Q: About two years ago, we refinanced our 30-year mortgage and converted to a 15-year mortgage.
We just found out that we will be relocating because of a job transfer.
We’re thinking about renting the house instead of selling. Our new home will be about five hours away from where we live now.
Should we refinance again and get a 30-year mortgage to reduce the monthly payment and increase the profit margin? What are the questions that we need to consider to determine whether to rent or sell the property? Are lease purchases still in vogue?
A: Being a landlord means being able to keep the house rented and maintained – no small feat in today’s “ownership” society. It’s even more difficult to be a landlord when you live five hours away from the property.
If you want to do this, consider offering the property at a slight discount to the normal market rent. This should produce a greater number of prospective tenants from which you will hopefully be able to find a great tenant who will be able to take care of the property for you.
My cousins have done this successfully for the past twenty years in Oakland, California. Their home has a rental unit attached and they have consistently priced it just below the going market rent and had a handful of potential tenants line up for the privilege of renting and maintaining the property. One prospective tenant’s father offered to paint the house if my cousins would rent to his daughter.
If you’re going to refinance your property, do it now, while you’re still living in it. It’s much more expensive to refinance investment property rather than a primary residence. But you may not be able to refinance now and honestly state to the lender that this is your primary residence and you intend to keep it this way. Also, depending on the interest rate you got on your old loan, refinancing may not be the smartest thing to do – you could pay a lot more in interest.
Some people might say that having the leverage is a good thing for your finances because you’re able to invest the cash elsewhere. You’ll have to look at the whole package to see if it’s the right move for you.
And, speaking of which, do you plan on renting or buying a home in your new neighborhood? If you’re going to buy a home, will you have enough income to carry both the mortgage on your new home and the mortgage on your current residence? Will you fall within the normal debt-to-income ratios or will you need special (and more expensive) financing?
If you have the income to carry both mortgages, and if you don’t mind being a landlord, then by all means you should try to rent your property and keep it for long-term appreciation (assuming your neighborhood is going up in value).
If not, then consider selling your home, and — if you still like the idea of owning rental property — buy something in your new city to rent out.
Keep in mind that if you have a profit on the sale of the home now and have lived in the home for two out of the last five years, you won’t have to pay any taxes on the sale up to $500,000, if you are married, or $250,000 per individual otherwise.
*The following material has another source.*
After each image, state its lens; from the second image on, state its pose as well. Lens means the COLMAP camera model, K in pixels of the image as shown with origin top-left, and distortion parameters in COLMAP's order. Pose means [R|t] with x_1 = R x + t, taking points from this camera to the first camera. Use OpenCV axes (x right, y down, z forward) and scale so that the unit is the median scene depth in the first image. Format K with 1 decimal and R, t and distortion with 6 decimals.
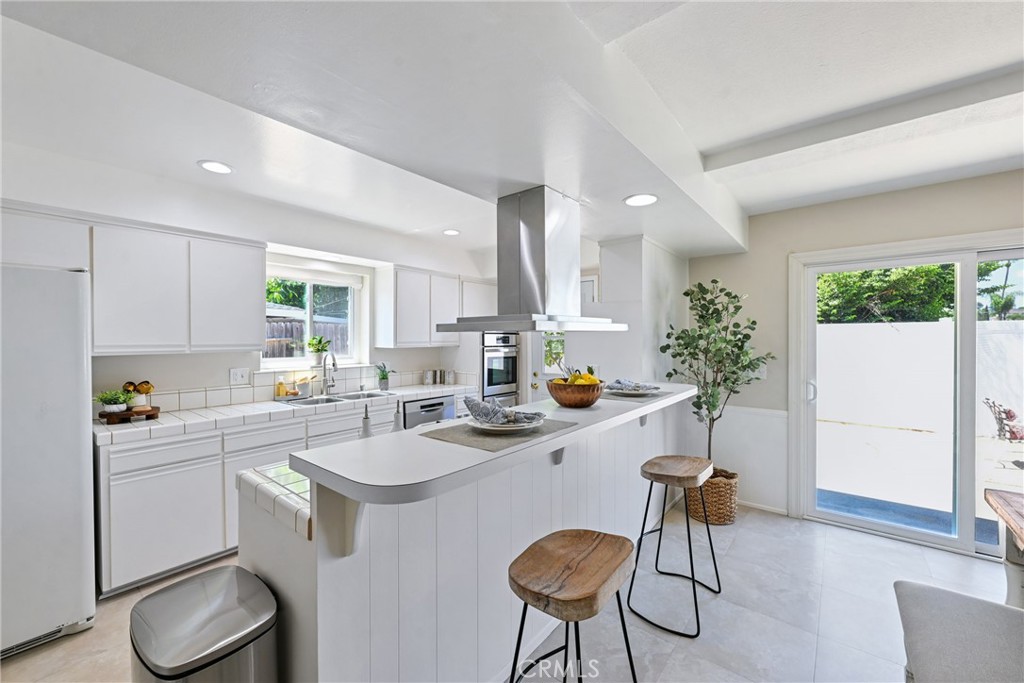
lens RADIAL K [[402.6, 0, 512.9], [0, 402.6, 343.1], [0, 0, 1]] dist [0.001374, -0.000104]
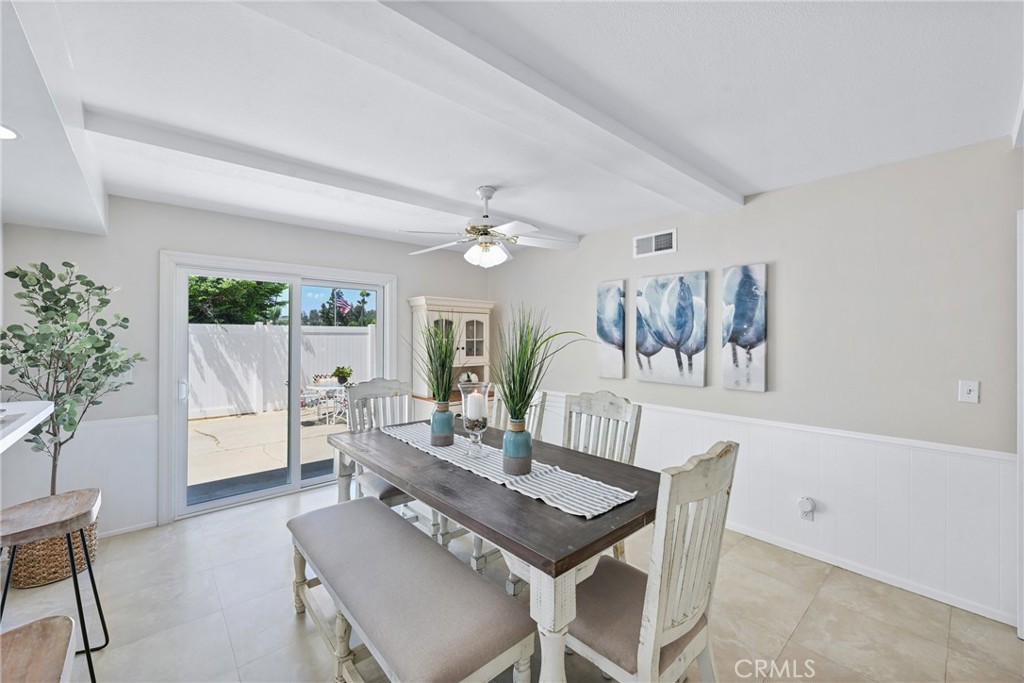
lens RADIAL K [[413.0, 0, 500.5], [0, 413.0, 337.7], [0, 0, 1]] dist [-0.001153, -0.000081]
pose [[0.170903, 0.002761, 0.985284, -0.139036], [0.011196, 0.999926, -0.004744, 0.001365], [-0.985224, 0.011842, 0.170859, 0.038862]]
Once you convert the home to a rental property and then sell it, you may not be able to take this exclusion.
Finally, a lease with an option to buy is still favored by some home buyers, but not many. Most home buyers, if they can afford to get a mortgage, want to buy straight out. Again, unless you like the idea of being a far-away landlord, you’ll probably want to sell and move to your new location.
If you decide to rent your property, or do a lease/option, be sure to work with a good real estate attorney who can prepare your documents and protect you.